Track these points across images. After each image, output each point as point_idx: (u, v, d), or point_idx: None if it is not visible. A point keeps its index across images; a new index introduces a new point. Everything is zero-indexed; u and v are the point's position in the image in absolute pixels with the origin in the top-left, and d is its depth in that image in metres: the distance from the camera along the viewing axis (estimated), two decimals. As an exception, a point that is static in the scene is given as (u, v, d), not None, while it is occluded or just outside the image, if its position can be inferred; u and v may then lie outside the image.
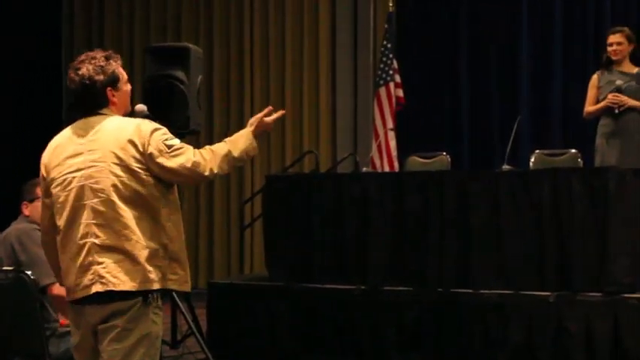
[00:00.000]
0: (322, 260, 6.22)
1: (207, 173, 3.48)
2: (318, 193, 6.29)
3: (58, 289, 4.35)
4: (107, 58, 3.52)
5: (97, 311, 3.38)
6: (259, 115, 3.74)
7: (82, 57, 3.53)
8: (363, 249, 6.09)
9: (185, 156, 3.46)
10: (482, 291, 5.69)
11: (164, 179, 3.45)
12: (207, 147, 3.57)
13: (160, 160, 3.41)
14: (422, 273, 5.91)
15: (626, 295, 5.37)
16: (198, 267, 10.36)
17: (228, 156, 3.54)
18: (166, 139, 3.46)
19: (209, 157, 3.50)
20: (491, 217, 5.75)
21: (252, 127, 3.68)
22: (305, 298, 6.14)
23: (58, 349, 4.57)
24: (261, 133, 3.72)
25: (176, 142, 3.49)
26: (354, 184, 6.22)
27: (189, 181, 3.64)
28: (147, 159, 3.40)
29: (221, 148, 3.56)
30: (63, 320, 4.65)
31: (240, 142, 3.61)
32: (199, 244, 10.46)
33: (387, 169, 9.02)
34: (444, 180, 5.96)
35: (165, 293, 3.53)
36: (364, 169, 7.85)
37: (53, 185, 3.48)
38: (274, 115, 3.79)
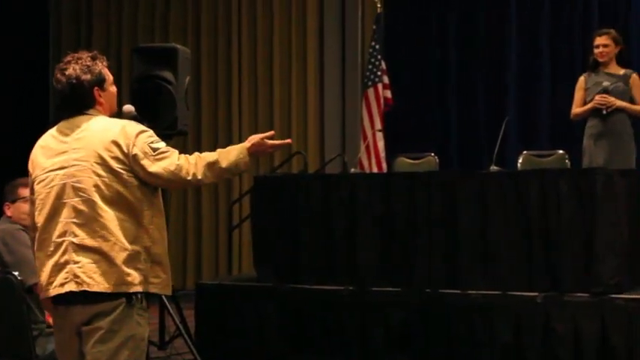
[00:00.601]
0: (310, 261, 6.22)
1: (189, 178, 3.45)
2: (306, 194, 6.28)
3: None
4: (93, 59, 3.52)
5: (81, 312, 3.37)
6: (261, 135, 3.65)
7: (68, 58, 3.52)
8: (351, 250, 6.09)
9: (170, 159, 3.44)
10: (469, 291, 5.70)
11: (148, 182, 3.44)
12: (197, 153, 3.54)
13: (144, 162, 3.39)
14: (410, 274, 5.92)
15: (613, 296, 5.39)
16: (186, 268, 10.35)
17: (215, 165, 3.49)
18: (152, 142, 3.44)
19: (194, 163, 3.47)
20: (479, 217, 5.76)
21: (249, 144, 3.60)
22: (293, 299, 6.14)
23: (45, 351, 4.55)
24: (257, 153, 3.63)
25: (161, 145, 3.47)
26: (342, 184, 6.22)
27: (173, 184, 3.57)
28: (131, 160, 3.39)
29: (210, 156, 3.52)
30: (49, 317, 4.63)
31: (231, 154, 3.55)
32: (187, 245, 10.44)
33: (375, 169, 9.03)
34: (432, 181, 5.97)
35: (150, 295, 3.52)
36: (352, 169, 7.84)
37: (36, 182, 3.49)
38: (277, 142, 3.70)
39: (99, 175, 3.37)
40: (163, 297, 5.52)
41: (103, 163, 3.38)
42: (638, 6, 9.30)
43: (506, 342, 5.54)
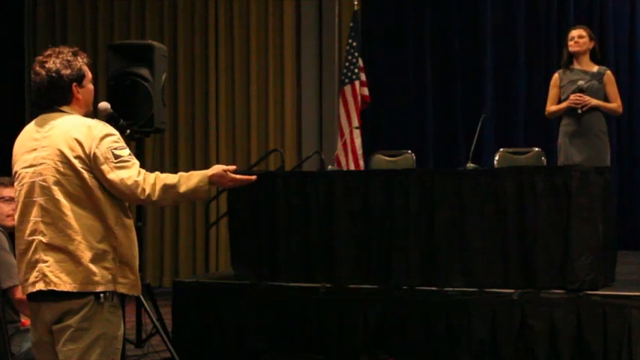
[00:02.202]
0: (288, 258, 6.22)
1: (143, 197, 3.39)
2: (284, 191, 6.28)
3: (20, 293, 4.31)
4: (74, 54, 3.50)
5: (50, 310, 3.37)
6: (224, 167, 3.56)
7: (49, 51, 3.50)
8: (329, 247, 6.10)
9: (129, 171, 3.37)
10: (446, 288, 5.72)
11: (104, 186, 3.40)
12: (157, 173, 3.47)
13: (104, 167, 3.35)
14: (387, 271, 5.93)
15: (588, 292, 5.42)
16: (163, 265, 10.32)
17: (172, 189, 3.42)
18: (115, 148, 3.39)
19: (152, 182, 3.40)
20: (455, 215, 5.78)
21: (211, 172, 3.52)
22: (270, 296, 6.13)
23: (20, 348, 4.53)
24: (216, 183, 3.56)
25: (125, 152, 3.41)
26: (319, 182, 6.22)
27: (125, 197, 3.45)
28: (91, 161, 3.35)
29: (170, 178, 3.45)
30: (25, 321, 4.60)
31: (192, 180, 3.46)
32: (165, 243, 10.41)
33: (352, 167, 9.05)
34: (409, 178, 5.98)
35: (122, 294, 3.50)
36: (329, 167, 7.85)
37: (15, 179, 3.50)
38: (239, 177, 3.58)
39: (62, 174, 3.36)
40: (140, 295, 5.51)
41: (67, 161, 3.35)
42: (613, 4, 9.38)
43: (482, 338, 5.57)
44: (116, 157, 3.37)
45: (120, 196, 3.43)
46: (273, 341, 6.07)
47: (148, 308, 5.76)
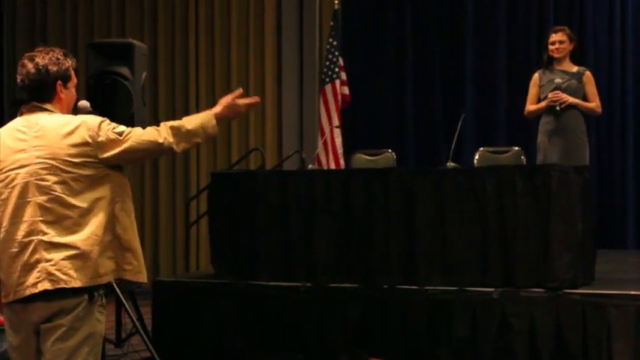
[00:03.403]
0: (268, 257, 6.21)
1: (161, 141, 3.46)
2: (264, 191, 6.27)
3: None
4: (65, 55, 3.54)
5: (42, 309, 3.32)
6: (230, 95, 3.65)
7: (40, 48, 3.52)
8: (309, 246, 6.10)
9: (137, 133, 3.46)
10: (427, 287, 5.73)
11: (123, 162, 3.47)
12: (163, 122, 3.56)
13: (114, 146, 3.41)
14: (367, 270, 5.94)
15: (567, 291, 5.45)
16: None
17: (180, 128, 3.51)
18: (114, 128, 3.46)
19: (162, 129, 3.49)
20: (436, 213, 5.79)
21: (218, 108, 3.62)
22: (250, 296, 6.13)
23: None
24: (227, 116, 3.67)
25: (123, 128, 3.49)
26: (299, 181, 6.22)
27: (148, 154, 3.56)
28: (98, 151, 3.38)
29: (174, 122, 3.54)
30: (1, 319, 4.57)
31: (197, 118, 3.58)
32: (144, 242, 10.34)
33: (332, 166, 9.05)
34: (390, 177, 5.99)
35: (108, 292, 3.49)
36: (310, 166, 7.85)
37: None
38: (248, 100, 3.70)
39: (64, 172, 3.35)
40: (119, 293, 5.49)
41: (67, 159, 3.36)
42: (593, 3, 9.43)
43: (462, 337, 5.58)
44: (120, 134, 3.44)
45: (143, 157, 3.59)
46: (253, 340, 6.06)
47: (128, 307, 5.74)
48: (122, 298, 5.57)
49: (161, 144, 3.47)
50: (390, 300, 5.81)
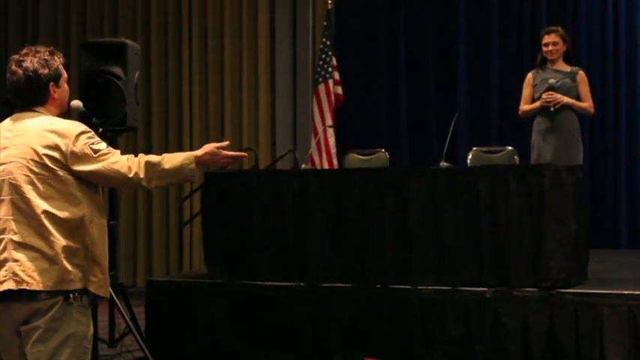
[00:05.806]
0: (261, 257, 6.20)
1: (131, 175, 3.40)
2: (258, 190, 6.27)
3: None
4: (51, 54, 3.50)
5: (19, 310, 3.33)
6: (216, 144, 3.61)
7: (25, 50, 3.49)
8: (303, 246, 6.09)
9: (112, 158, 3.41)
10: (420, 287, 5.73)
11: (90, 180, 3.41)
12: (142, 154, 3.51)
13: (84, 163, 3.36)
14: (361, 270, 5.93)
15: (560, 290, 5.46)
16: (136, 264, 10.26)
17: (157, 166, 3.45)
18: (92, 143, 3.41)
19: (137, 161, 3.44)
20: (429, 213, 5.80)
21: (201, 152, 3.56)
22: (244, 296, 6.12)
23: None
24: (208, 162, 3.60)
25: (102, 146, 3.43)
26: (293, 180, 6.22)
27: (115, 182, 3.51)
28: (69, 160, 3.35)
29: (152, 157, 3.49)
30: None
31: (177, 159, 3.51)
32: (138, 241, 10.35)
33: (326, 165, 9.05)
34: (383, 177, 5.99)
35: (93, 296, 3.48)
36: (303, 165, 7.85)
37: None
38: (232, 153, 3.65)
39: (34, 173, 3.34)
40: (112, 293, 5.48)
41: (39, 160, 3.34)
42: (586, 3, 9.44)
43: (456, 336, 5.58)
44: (95, 151, 3.39)
45: (109, 183, 3.52)
46: (246, 340, 6.05)
47: (121, 307, 5.74)
48: (115, 298, 5.58)
49: (130, 178, 3.42)
50: (383, 300, 5.81)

• • • • • • •

Task to carry out:
Repeat the records above verbatim. Include none of the pictures.

Written answer:
Track these points across images. After each image, output each point as point_idx: (u, v, d), or point_idx: None if it is not visible. A point keeps its index across images; a new index introduces a new point. Everything is zero-indexed; u and v are the point's position in the image in absolute pixels with the origin in the top-left, and d is its depth in that image in metres: the distance from the camera along the viewing axis (estimated), two decimals. As an exception, a point that is static in the scene is given as (u, v, d), not None, while it is occluded or just outside the image, if its position can be inferred; u and v may then lie outside the image.
[00:00.000]
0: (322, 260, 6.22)
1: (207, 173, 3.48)
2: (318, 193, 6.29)
3: (58, 289, 4.35)
4: (107, 58, 3.52)
5: (97, 311, 3.38)
6: (259, 115, 3.74)
7: (82, 57, 3.53)
8: (363, 249, 6.09)
9: (185, 156, 3.46)
10: (482, 291, 5.69)
11: (164, 179, 3.45)
12: (207, 147, 3.57)
13: (160, 160, 3.41)
14: (422, 273, 5.91)
15: (626, 295, 5.37)
16: (198, 267, 10.36)
17: (228, 156, 3.54)
18: (166, 139, 3.46)
19: (209, 157, 3.50)
20: (491, 217, 5.75)
21: (252, 127, 3.68)
22: (305, 298, 6.14)
23: (58, 349, 4.57)
24: (261, 133, 3.72)
25: (176, 142, 3.49)
26: (354, 184, 6.22)
27: (189, 181, 3.64)
28: (147, 159, 3.40)
29: (221, 148, 3.56)
30: (63, 320, 4.65)
31: (240, 142, 3.61)
32: (199, 244, 10.46)
33: (387, 169, 9.02)
34: (444, 180, 5.96)
35: (165, 293, 3.53)
36: (364, 169, 7.85)
37: (53, 185, 3.48)
38: (274, 115, 3.79)
[00:00.601]
0: (310, 261, 6.22)
1: (189, 178, 3.45)
2: (306, 194, 6.28)
3: None
4: (93, 59, 3.52)
5: (81, 312, 3.37)
6: (261, 135, 3.65)
7: (68, 58, 3.52)
8: (351, 250, 6.09)
9: (170, 159, 3.44)
10: (469, 291, 5.70)
11: (148, 182, 3.44)
12: (197, 153, 3.54)
13: (144, 162, 3.39)
14: (410, 274, 5.92)
15: (613, 296, 5.39)
16: (186, 268, 10.35)
17: (215, 165, 3.49)
18: (152, 142, 3.44)
19: (194, 163, 3.47)
20: (479, 217, 5.76)
21: (249, 144, 3.60)
22: (293, 299, 6.14)
23: (45, 351, 4.55)
24: (257, 153, 3.63)
25: (161, 145, 3.47)
26: (342, 184, 6.22)
27: (173, 184, 3.57)
28: (131, 160, 3.39)
29: (210, 156, 3.52)
30: (49, 317, 4.63)
31: (231, 154, 3.55)
32: (187, 245, 10.44)
33: (375, 169, 9.03)
34: (432, 181, 5.97)
35: (150, 295, 3.52)
36: (352, 169, 7.84)
37: (36, 182, 3.49)
38: (277, 142, 3.70)
39: (99, 175, 3.37)
40: (163, 297, 5.52)
41: (103, 163, 3.38)
42: (638, 6, 9.30)
43: (506, 342, 5.54)
[00:02.202]
0: (288, 258, 6.22)
1: (143, 197, 3.39)
2: (284, 191, 6.28)
3: (20, 293, 4.31)
4: (74, 54, 3.50)
5: (50, 310, 3.37)
6: (224, 167, 3.56)
7: (49, 51, 3.50)
8: (329, 247, 6.10)
9: (129, 171, 3.37)
10: (446, 288, 5.72)
11: (104, 186, 3.40)
12: (157, 173, 3.47)
13: (104, 167, 3.35)
14: (387, 271, 5.93)
15: (588, 292, 5.42)
16: (163, 265, 10.32)
17: (172, 189, 3.42)
18: (115, 148, 3.39)
19: (152, 182, 3.40)
20: (455, 215, 5.78)
21: (211, 172, 3.52)
22: (270, 296, 6.13)
23: (20, 348, 4.53)
24: (216, 183, 3.56)
25: (125, 152, 3.41)
26: (319, 182, 6.22)
27: (125, 197, 3.45)
28: (91, 161, 3.35)
29: (170, 178, 3.45)
30: (25, 321, 4.60)
31: (192, 180, 3.46)
32: (165, 243, 10.41)
33: (352, 167, 9.05)
34: (409, 178, 5.98)
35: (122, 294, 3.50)
36: (329, 167, 7.85)
37: (15, 179, 3.50)
38: (239, 177, 3.58)
39: (62, 174, 3.36)
40: (140, 295, 5.51)
41: (67, 161, 3.35)
42: (613, 4, 9.38)
43: (482, 338, 5.57)
44: (116, 157, 3.37)
45: (120, 196, 3.43)
46: (273, 341, 6.07)
47: (148, 308, 5.76)
[00:03.403]
0: (268, 257, 6.21)
1: (161, 141, 3.46)
2: (264, 191, 6.27)
3: None
4: (65, 55, 3.54)
5: (42, 309, 3.32)
6: (230, 95, 3.65)
7: (40, 48, 3.52)
8: (309, 246, 6.10)
9: (137, 133, 3.46)
10: (427, 287, 5.73)
11: (123, 162, 3.47)
12: (163, 122, 3.56)
13: (114, 146, 3.41)
14: (367, 270, 5.94)
15: (567, 291, 5.45)
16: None
17: (180, 128, 3.51)
18: (114, 128, 3.46)
19: (162, 129, 3.49)
20: (436, 213, 5.79)
21: (218, 108, 3.62)
22: (250, 296, 6.13)
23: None
24: (227, 116, 3.67)
25: (123, 128, 3.49)
26: (299, 181, 6.22)
27: (148, 154, 3.56)
28: (98, 151, 3.38)
29: (174, 122, 3.54)
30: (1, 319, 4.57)
31: (197, 118, 3.58)
32: (144, 242, 10.34)
33: (332, 166, 9.05)
34: (390, 177, 5.99)
35: (108, 292, 3.49)
36: (310, 166, 7.85)
37: None
38: (248, 100, 3.70)
39: (64, 172, 3.35)
40: (119, 293, 5.49)
41: (67, 159, 3.36)
42: (593, 3, 9.43)
43: (462, 337, 5.58)
44: (120, 134, 3.44)
45: (143, 157, 3.59)
46: (253, 340, 6.06)
47: (128, 307, 5.74)
48: (122, 298, 5.57)
49: (161, 144, 3.47)
50: (390, 300, 5.81)
[00:05.806]
0: (261, 257, 6.20)
1: (131, 175, 3.40)
2: (258, 190, 6.27)
3: None
4: (51, 54, 3.50)
5: (19, 310, 3.33)
6: (216, 144, 3.61)
7: (25, 50, 3.49)
8: (303, 246, 6.09)
9: (112, 158, 3.41)
10: (420, 287, 5.73)
11: (90, 180, 3.41)
12: (142, 154, 3.51)
13: (84, 163, 3.36)
14: (361, 270, 5.93)
15: (560, 290, 5.46)
16: (136, 264, 10.26)
17: (157, 166, 3.45)
18: (92, 143, 3.41)
19: (137, 161, 3.44)
20: (429, 213, 5.80)
21: (201, 152, 3.56)
22: (244, 296, 6.12)
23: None
24: (208, 162, 3.60)
25: (102, 146, 3.43)
26: (293, 180, 6.22)
27: (115, 182, 3.51)
28: (69, 160, 3.35)
29: (152, 157, 3.49)
30: None
31: (177, 159, 3.51)
32: (138, 241, 10.35)
33: (326, 165, 9.05)
34: (383, 177, 5.99)
35: (93, 296, 3.48)
36: (303, 165, 7.85)
37: None
38: (232, 153, 3.65)
39: (34, 173, 3.34)
40: (112, 293, 5.48)
41: (39, 160, 3.34)
42: (586, 3, 9.44)
43: (456, 336, 5.58)
44: (95, 151, 3.39)
45: (109, 183, 3.52)
46: (246, 340, 6.05)
47: (121, 307, 5.74)
48: (115, 298, 5.58)
49: (130, 178, 3.42)
50: (383, 300, 5.81)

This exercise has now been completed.